┌─ Provided data
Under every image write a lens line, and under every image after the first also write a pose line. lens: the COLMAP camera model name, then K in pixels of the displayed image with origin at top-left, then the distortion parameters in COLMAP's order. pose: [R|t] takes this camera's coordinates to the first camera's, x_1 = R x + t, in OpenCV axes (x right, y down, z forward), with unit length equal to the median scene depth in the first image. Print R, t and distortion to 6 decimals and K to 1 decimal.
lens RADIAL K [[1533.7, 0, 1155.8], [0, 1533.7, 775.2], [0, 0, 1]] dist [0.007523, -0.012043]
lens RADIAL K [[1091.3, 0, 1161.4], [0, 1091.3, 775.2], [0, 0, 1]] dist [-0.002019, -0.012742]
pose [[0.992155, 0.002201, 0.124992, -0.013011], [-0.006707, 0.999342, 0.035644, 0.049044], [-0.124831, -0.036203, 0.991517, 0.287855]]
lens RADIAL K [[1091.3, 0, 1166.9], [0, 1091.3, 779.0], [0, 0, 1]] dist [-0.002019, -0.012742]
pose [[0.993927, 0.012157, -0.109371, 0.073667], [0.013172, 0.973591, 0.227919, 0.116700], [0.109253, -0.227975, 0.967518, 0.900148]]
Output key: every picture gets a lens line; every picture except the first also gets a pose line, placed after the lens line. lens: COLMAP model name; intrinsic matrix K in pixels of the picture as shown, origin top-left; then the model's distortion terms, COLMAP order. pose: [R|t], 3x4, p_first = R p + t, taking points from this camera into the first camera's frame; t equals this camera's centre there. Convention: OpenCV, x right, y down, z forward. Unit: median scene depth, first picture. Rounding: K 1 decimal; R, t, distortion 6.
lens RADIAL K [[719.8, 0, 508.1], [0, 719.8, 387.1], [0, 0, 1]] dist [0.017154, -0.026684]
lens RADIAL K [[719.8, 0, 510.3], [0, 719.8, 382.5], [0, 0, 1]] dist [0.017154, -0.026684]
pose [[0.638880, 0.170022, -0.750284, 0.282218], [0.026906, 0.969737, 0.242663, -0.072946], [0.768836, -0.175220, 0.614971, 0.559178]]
└─
» **Your goal**: Restate the records above exactly.

» **Your solution**:
Under every image write a lens line, and under every image after the first also write a pose line. lens: the COLMAP camera model name, then K in pixels of the displayed image with origin at top-left, then the distortion parameters in COLMAP's order. pose: [R|t] takes this camera's coordinates to the first camera's, x_1 = R x + t, in OpenCV axes (x right, y down, z forward), with unit length equal to the median scene depth in the first image. Print R, t and distortion to 6 decimals and K to 1 decimal.
lens RADIAL K [[1533.7, 0, 1155.8], [0, 1533.7, 775.2], [0, 0, 1]] dist [0.007523, -0.012043]
lens RADIAL K [[1091.3, 0, 1161.4], [0, 1091.3, 775.2], [0, 0, 1]] dist [-0.002019, -0.012742]
pose [[0.992155, 0.002201, 0.124992, -0.013011], [-0.006707, 0.999342, 0.035644, 0.049044], [-0.124831, -0.036203, 0.991517, 0.287855]]
lens RADIAL K [[1091.3, 0, 1166.9], [0, 1091.3, 779.0], [0, 0, 1]] dist [-0.002019, -0.012742]
pose [[0.993927, 0.012157, -0.109371, 0.073667], [0.013172, 0.973591, 0.227919, 0.116700], [0.109253, -0.227975, 0.967518, 0.900148]]
Output key: every picture gets a lens line; every picture except the first also gets a pose line, placed after the lens line. lens: COLMAP model name; intrinsic matrix K in pixels of the picture as shown, origin top-left; then the model's distortion terms, COLMAP order. pose: [R|t], 3x4, p_first = R p + t, taking points from this camera into the first camera's frame; t equals this camera's centre there. Convention: OpenCV, x right, y down, z forward. Unit: median scene depth, first picture. Rounding: K 1 decimal; R, t, distortion 6.
lens RADIAL K [[719.8, 0, 508.1], [0, 719.8, 387.1], [0, 0, 1]] dist [0.017154, -0.026684]
lens RADIAL K [[719.8, 0, 510.3], [0, 719.8, 382.5], [0, 0, 1]] dist [0.017154, -0.026684]
pose [[0.638880, 0.170022, -0.750284, 0.282218], [0.026906, 0.969737, 0.242663, -0.072946], [0.768836, -0.175220, 0.614971, 0.559178]]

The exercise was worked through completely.